The Tigua Indians in El Paso bake bread, known as pahhú, in outdoor ovens called hornos.

The bread is a very popular seller among tourists visiting the Tigua Reservation. It is best torn off in chunks, rather than sliced, and most delicious when eaten as soon as possible from the oven. Our visiting relatives always bought this bread as soon as they arrived in El Paso and carried some back home, as well.

I was still teaching when I made this familiar Southwest setting for a glass dome many years ago, and I am pretty sure it was still in the 80s.

The vine-laden adobe wall is regular styrofoam. The lower wall section which includes the oven was the corner of foam packaging for something connected with our computer. The oven itself is a styrofoam ball. It was all glued together, then plastered with spackling compound, painted with clay color acrylic paint, then given a dirty water wash and dabbed all over with a soft cloth. Additional darkening was added to the oven interior and around the edges.

The real ovens are made with plastered-over adobe bricks; some have layers of heat-conducting rocks in the base. Fires are built in the ovens and when the coals are at the right stage the interior is cleared and swept clean, then the bread is placed inside for baking.

The door is propped tightly in place and wet rags stuffed around it, sealing it tightly. Wet rags are also stuffed into any cracks where smoke is visible to prevent heat escaping. The little brush, which is wired-together straw, is used to sweep the area.

Better tear off a chunk while it's still hot!

Nothing is wasted; so after the bread is removed, corn, squash or chilies are sometimes roasted with the left-over heat, depending on the season. In the old days, vegetables were roasted in quantity and stored for later use. (These chiles are made from Fimo.)

## Entries taken from a collection
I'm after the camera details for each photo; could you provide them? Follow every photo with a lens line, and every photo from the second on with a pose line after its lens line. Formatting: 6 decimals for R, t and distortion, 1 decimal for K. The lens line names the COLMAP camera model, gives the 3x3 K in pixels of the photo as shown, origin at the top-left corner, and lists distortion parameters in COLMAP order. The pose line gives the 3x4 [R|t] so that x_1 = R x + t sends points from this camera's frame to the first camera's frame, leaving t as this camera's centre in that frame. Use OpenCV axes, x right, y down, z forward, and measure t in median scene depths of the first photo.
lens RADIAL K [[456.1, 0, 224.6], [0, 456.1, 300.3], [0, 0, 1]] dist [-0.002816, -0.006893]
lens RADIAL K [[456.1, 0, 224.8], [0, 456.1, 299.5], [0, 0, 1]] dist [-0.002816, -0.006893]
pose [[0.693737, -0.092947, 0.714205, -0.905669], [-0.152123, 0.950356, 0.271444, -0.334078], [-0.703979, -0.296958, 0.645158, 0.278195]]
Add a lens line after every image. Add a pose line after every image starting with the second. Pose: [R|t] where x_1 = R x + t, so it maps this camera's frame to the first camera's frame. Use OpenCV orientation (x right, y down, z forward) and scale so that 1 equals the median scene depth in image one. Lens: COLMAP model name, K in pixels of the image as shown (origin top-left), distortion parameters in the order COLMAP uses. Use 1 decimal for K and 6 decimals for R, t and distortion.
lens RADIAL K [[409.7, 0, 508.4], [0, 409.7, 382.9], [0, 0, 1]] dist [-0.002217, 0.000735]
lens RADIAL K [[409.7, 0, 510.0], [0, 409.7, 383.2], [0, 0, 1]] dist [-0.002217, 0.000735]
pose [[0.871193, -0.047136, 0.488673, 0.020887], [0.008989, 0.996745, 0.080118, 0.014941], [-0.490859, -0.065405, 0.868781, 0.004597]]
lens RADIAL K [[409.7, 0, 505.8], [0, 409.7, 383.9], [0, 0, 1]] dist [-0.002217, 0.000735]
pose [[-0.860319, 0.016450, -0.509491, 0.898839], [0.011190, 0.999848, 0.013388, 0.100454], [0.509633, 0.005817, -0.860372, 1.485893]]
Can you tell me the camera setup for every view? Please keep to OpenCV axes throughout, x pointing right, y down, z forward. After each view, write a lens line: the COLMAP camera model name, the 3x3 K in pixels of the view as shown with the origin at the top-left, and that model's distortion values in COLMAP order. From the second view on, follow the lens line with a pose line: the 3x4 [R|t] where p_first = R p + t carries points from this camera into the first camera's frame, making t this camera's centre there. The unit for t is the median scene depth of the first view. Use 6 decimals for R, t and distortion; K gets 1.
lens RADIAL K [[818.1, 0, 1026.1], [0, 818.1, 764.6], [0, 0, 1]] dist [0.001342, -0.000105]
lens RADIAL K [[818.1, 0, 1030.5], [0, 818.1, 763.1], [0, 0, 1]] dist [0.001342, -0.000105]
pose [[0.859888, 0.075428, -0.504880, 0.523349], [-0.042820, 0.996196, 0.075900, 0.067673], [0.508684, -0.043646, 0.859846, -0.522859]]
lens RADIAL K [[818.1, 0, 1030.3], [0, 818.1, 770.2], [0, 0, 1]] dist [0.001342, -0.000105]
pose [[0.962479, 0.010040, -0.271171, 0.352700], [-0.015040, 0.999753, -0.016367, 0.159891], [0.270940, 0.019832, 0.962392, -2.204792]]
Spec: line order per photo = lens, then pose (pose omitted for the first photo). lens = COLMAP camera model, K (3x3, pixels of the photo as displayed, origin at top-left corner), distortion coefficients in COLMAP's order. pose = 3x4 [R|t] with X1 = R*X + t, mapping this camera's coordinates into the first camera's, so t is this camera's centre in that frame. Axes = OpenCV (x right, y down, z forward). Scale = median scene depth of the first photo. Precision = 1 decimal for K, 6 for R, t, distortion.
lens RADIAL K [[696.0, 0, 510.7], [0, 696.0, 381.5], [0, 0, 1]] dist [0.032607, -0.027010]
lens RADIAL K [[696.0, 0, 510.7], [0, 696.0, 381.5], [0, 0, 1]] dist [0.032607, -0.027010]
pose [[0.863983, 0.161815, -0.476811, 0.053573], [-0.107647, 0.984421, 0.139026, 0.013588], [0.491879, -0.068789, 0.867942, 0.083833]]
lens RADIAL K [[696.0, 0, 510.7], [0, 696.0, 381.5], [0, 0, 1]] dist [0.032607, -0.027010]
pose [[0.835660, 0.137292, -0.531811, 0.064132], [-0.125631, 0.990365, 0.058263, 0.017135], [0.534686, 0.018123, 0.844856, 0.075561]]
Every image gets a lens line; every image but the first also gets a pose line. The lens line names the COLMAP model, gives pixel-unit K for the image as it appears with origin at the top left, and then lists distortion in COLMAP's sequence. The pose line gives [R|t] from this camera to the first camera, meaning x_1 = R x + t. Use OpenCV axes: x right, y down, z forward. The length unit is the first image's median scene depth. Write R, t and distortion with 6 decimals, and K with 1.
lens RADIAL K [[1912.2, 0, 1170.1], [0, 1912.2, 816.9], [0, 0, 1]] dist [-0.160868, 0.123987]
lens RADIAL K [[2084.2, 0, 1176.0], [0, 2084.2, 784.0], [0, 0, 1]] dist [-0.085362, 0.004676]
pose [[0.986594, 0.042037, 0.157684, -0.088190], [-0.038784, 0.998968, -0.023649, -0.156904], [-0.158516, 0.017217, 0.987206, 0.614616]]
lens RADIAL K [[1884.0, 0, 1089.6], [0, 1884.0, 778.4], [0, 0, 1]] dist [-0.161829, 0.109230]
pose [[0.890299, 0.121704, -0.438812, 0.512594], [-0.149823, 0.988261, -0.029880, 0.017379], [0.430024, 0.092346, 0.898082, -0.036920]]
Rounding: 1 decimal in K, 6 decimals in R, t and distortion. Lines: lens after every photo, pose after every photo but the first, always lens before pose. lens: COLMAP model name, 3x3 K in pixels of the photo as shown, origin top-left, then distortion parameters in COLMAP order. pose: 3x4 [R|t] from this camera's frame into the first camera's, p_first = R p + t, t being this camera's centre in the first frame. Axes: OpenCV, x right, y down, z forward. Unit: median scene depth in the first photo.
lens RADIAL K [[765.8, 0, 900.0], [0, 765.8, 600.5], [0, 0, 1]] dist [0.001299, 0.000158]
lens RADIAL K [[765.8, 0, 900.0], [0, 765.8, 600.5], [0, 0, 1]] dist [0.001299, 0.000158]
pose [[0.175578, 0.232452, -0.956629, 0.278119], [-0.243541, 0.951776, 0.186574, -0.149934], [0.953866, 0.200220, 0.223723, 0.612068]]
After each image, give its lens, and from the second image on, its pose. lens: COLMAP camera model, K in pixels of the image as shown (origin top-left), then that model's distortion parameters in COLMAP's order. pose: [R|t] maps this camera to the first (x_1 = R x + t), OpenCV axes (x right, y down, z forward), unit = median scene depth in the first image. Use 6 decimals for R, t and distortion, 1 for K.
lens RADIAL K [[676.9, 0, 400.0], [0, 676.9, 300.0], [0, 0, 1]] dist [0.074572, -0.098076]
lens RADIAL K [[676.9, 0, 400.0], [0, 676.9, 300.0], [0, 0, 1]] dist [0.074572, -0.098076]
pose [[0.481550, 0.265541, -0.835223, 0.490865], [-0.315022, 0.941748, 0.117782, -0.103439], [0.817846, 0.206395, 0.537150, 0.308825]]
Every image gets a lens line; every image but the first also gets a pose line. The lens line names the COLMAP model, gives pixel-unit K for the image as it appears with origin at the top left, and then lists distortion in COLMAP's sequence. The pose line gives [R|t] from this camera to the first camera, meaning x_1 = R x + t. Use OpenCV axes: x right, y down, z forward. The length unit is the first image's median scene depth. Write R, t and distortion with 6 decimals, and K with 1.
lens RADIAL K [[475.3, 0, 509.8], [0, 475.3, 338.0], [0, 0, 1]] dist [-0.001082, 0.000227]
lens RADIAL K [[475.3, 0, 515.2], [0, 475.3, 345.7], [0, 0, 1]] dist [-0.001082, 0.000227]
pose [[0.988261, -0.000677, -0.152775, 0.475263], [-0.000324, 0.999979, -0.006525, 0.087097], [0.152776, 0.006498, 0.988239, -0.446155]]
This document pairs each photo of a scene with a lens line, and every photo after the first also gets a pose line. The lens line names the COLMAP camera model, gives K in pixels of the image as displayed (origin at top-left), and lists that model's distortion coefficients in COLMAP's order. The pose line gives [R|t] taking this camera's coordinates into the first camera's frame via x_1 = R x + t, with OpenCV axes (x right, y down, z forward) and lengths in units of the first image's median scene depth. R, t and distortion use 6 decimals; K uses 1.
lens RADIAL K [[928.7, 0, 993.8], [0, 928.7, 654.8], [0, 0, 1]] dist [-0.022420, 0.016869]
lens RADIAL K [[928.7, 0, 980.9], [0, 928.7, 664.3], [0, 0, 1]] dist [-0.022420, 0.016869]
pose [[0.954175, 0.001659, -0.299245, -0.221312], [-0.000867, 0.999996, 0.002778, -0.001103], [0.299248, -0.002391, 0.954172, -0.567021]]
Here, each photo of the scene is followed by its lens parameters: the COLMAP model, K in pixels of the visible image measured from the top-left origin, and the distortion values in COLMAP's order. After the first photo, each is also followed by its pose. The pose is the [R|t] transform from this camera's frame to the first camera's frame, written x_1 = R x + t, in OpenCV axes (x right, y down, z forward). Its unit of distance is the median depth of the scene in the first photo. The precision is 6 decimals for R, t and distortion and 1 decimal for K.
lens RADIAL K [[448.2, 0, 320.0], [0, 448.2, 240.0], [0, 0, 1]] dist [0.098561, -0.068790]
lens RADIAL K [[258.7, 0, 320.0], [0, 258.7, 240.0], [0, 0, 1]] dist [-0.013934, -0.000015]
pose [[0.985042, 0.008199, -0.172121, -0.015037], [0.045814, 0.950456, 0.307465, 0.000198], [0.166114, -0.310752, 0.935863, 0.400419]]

## ACTIONS TO TAKE
(A) According to the selected passage, what name do the Tigua Indians in El Paso give their bread?
(B) Transcribe the selected passage word for word, starting with "The real ovens" and going on through "sweep the area.".
The material above stands apart from the selected passage.

## ANSWERS FOR THE EXERCISE
(A) Pahhú.

(B)
The real ovens are made with plastered-over adobe bricks; some have layers of heat-conducting rocks in the base. Fires are built in the ovens and when the coals are at the right stage the interior is cleared and swept clean, then the bread is placed inside for baking.

The door is propped tightly in place and wet rags stuffed around it, sealing it tightly. Wet rags are also stuffed into any cracks where smoke is visible to prevent heat escaping. The little brush, which is wired-together straw, is used to sweep the area.